Sjoberg returned to the Western Front and disembarked at Rouen on 17th February 1917, and then rejoined his regiment on 26th March 1917, being posted to ‘B’ Company. It was during the Third Battle of Ypres that Sjoberg was wounded in action for a second time on 20th September 1917, receiving a gun shot wound to the right shoulder, and being admitted to the 32nd Casualty Clearing Station. Transferred to the 22nd General Hospital at Etaples on 21st September, he recovered from his wounds in France, and was posted to the base details at Rouen on 28th September 1917.
Sjoberg was awarded the Military Medal for bravery in the field, the award being mentioned in the 1st South African Infantry Brigade Orders No.310 on 26th April 1918, and published in the London Gazette for 27th June 1918, the award being won during the German March Offensive on 27th March 1918 whilst in action at Dernancourt.
The recommendation reads as follows: ‘On 28th March 1918 at Dernancourt during a critical time in the retirement of our part of our troops, this man acted with conspicuous gallantry in the face of heavy shell and machine gun fire, and showed great resource and initiative in handling his Lewis Gun.

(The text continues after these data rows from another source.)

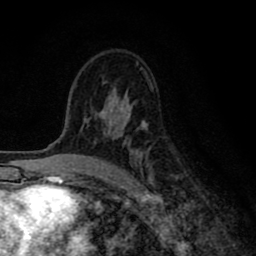
Breast MRI (dynamic contrast-enhanced), one axial slice. Cropped to one breast. Dynamic contrast-enhanced series, time point 2 of 8 at this slice position (early post-contrast). 1.5 T. TE 2.7 ms, TR 6.6 ms. 256 × 256 image matrix, field of view 150 × 150 mm. Female patient.
Annotated regions visible in this slice (semi-automatically segmented with operator editing):
- enhancing-tissue mask used for the functional tumour volume (all voxels passing the contrast-enhancement thresholds inside the analysis volume; usually the tumour): bounding box [x1, y1, x2, y2] px = [84, 100, 153, 186]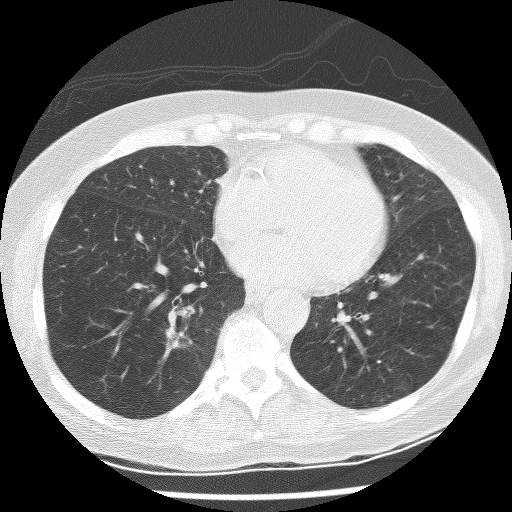
Low-dose screening chest CT, one axial slice; position 98 of 247 along the scan axis; reconstruction kernel BONE; 120 kVp; lung window (W 1500 / L -600 HU); 2.5 mm slice thickness; 512 × 512 image matrix, field of view 300 × 300 mm.
Outlined on this slice (manually delineated by an expert):
- lesion 1 (tumor, lower lobe of right lung): bounding box [x1, y1, x2, y2] px = [162, 327, 192, 360]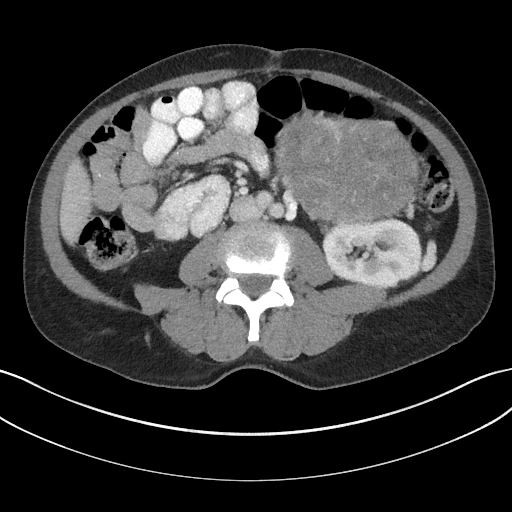
Contrast-enhanced abdominal CT, one axial slice. Position 78 of 147 along the scan axis. 100 kVp. Intravenous contrast given. Soft-tissue window (W 400 / L 40 HU). 512 × 512 image matrix, field of view 384 × 384 mm. Male patient, age 58 years. From the clinical record (not read from this slice): diagnosis: adrenocortical carcinoma; tumour side: left adrenal; tumour size at pathology: 22 cm; Ki-67 index: 26 %; stage (as recorded): 2.
Annotated regions visible in this slice (semi-automatically segmented with operator editing):
- mass: bounding box (x1, y1, x2, y2) in pixels: (278, 111, 416, 220)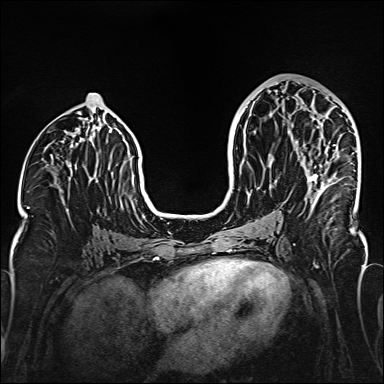
Breast MRI (dynamic contrast-enhanced), one axial slice. Position 78 of 160 along the scan axis. Dynamic contrast-enhanced series, time point 2 of 6 at this slice position (early post-contrast). 1.5 T. TE 2.3 ms, TR 5.2 ms. 1 mm slice thickness. 384 × 384 image matrix, field of view 320 × 320 mm. Female patient.
Outlined on this slice (semi-automatic segmentation, software-assisted and operator-edited):
- enhancing-tissue mask used for the functional tumour volume (all voxels passing the contrast-enhancement thresholds inside the analysis volume; usually the tumour): bounding box (x1, y1, x2, y2) in pixels: (307, 145, 335, 200)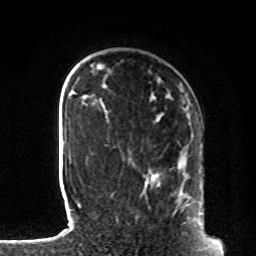
Breast MRI, one axial slice. Cropped to one breast. Dynamic contrast-enhanced series, time point 2 of 8 at this slice position (early post-contrast). 1.5 T. TE 4.2 ms, TR 7 ms. 256 × 256 image matrix. Female patient.
Annotated regions visible in this slice (semi-automatically segmented with operator editing):
- enhancing-tissue mask used for the functional tumour volume (all voxels passing the contrast-enhancement thresholds inside the analysis volume; usually the tumour): box from (x=178, y=189) to (x=203, y=228) px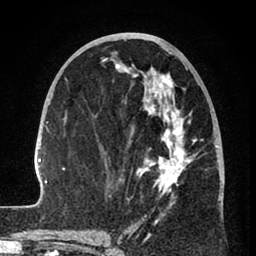
Breast MRI (dynamic contrast-enhanced), one axial slice. Slice 36 of 80 in the series (ordered by position). Cropped to one breast. Dynamic contrast-enhanced series, time point 2 of 8 at this slice position (early post-contrast). 1.5 T. TE 2.6 ms, TR 6 ms. 2 mm slice thickness. 256 × 256 image matrix, field of view 160 × 160 mm. Female patient.
Annotated regions visible in this slice (semi-automatic segmentation, software-assisted and operator-edited):
- enhancing-tissue mask used for the functional tumour volume (all voxels passing the contrast-enhancement thresholds inside the analysis volume; usually the tumour): bounding box (x1, y1, x2, y2) in pixels: (31, 58, 221, 241)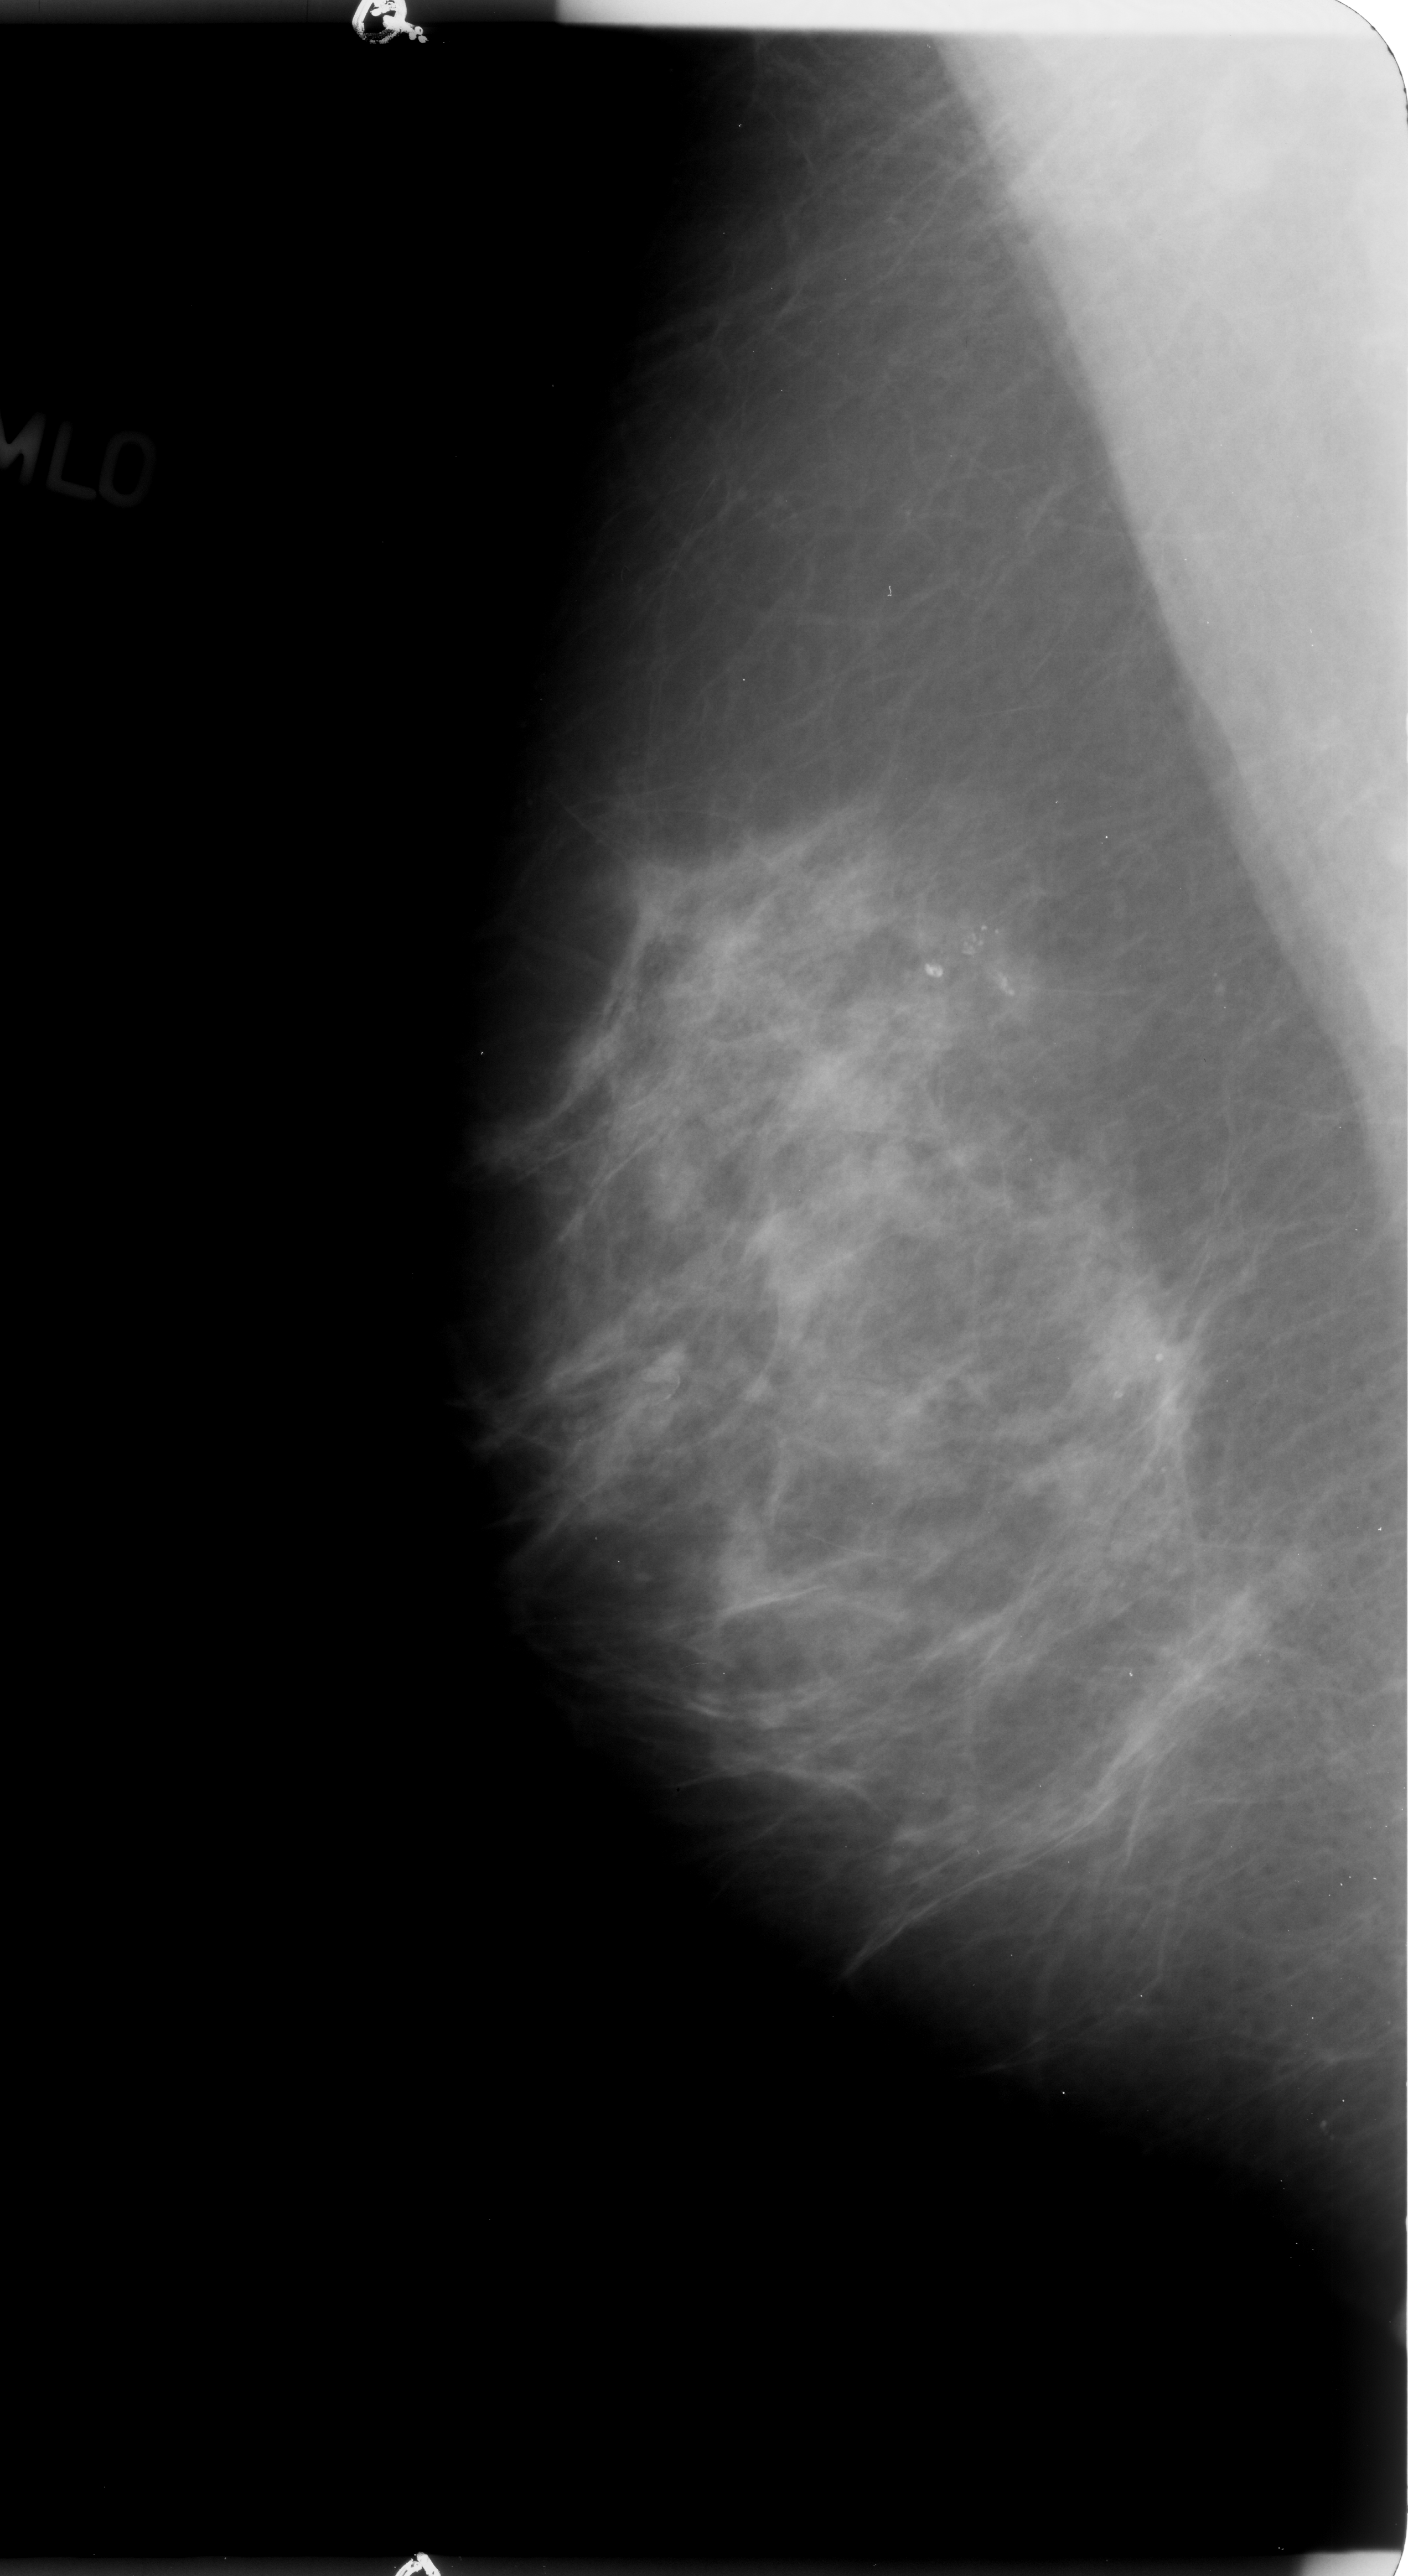
Mammogram (digitized film); right breast; mediolateral oblique (MLO) view; BI-RADS breast density category 2 (scale 1–4); 1408 × 2576 image matrix.
Expert-marked regions of interest on this film, with their recorded descriptors:
- calcifications, morphology pleomorphic, distribution clustered; BI-RADS assessment category 4; subtlety rating 4 on a 1 (subtle) to 5 (obvious) scale; pathology result (as recorded, not read from the image): benign: bounding box [x1, y1, x2, y2] px = [850, 854, 1090, 1081]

By his fine example of coolness and determination the small force covering the retirement were enabled to hold on to their position until finally relieved some hours later.’
Sjoberg had in the meantime been wounded in action for a third time on 30th April 1918, though in what manner is unclear. It was presumably very slight and he appears to have remained with his regiment. Having then sprained his ankle he was admitted to the 42nd Stationary Hospital at Camiers on 17th July 1918, and rejoined the base details at Rouen on 14th August 1918, before returning to the front on 29th August 1918. He was on service at Wimereux when he contracted influenza and was admitted to the 1st South African Field Ambulance on 30th August 1918. The influenza escalated having been treated at the 8th Stationary Hospital, he was evacuated to England suffering from broncho pneumonia on 14th September 1918. After treatment at the South African Military Hospital at Richmond, he was discharged to the Military Convalescent Hospital at Eastbourne on 17th October 1918, and was discharged from there on 12th November 1918. Posted to the 1st Reserve Battalion South African Infantry at Woking on 22nd November 1918, he transferred to the 2nd Reserve Battalion at Woking on 27th November 1918, and was posted back to South Africa, where he disembarked at Cape Town on 24th April 1919, being finally discharged at Maitland on 24th May 1919. Sjoberg returned to live in East London.
With the outbreak of the Second World War, Sjoberg who was then living in Geduld Township, joined the Citizen Force on 5th May 1941 as a Sapper (No.142585) in the 55th Company, South African Engineer Corps. The South African Citizen Force a reserve component of the South African armed forces. The Citizen Force consisted of a general manpower pool of white South African civilians who had received some military training in the past. They were periodically retrained for deployment in the event that they were mobilised for active service. During the course of the war, Sjoberg attended 13 days annual training right through to 1945, he having transferred to the 21st (M.E.B. North East Rand Armoured Car Commando on 1st January 1943. Sjoberg was discharged on the disbandment of the unit on 31st December 1946, and was issued the Africa Service Medal 1939-1945 belatedly circa 1960, this being his sole entitlement for the Second World War. He was then still living in Geduld Township.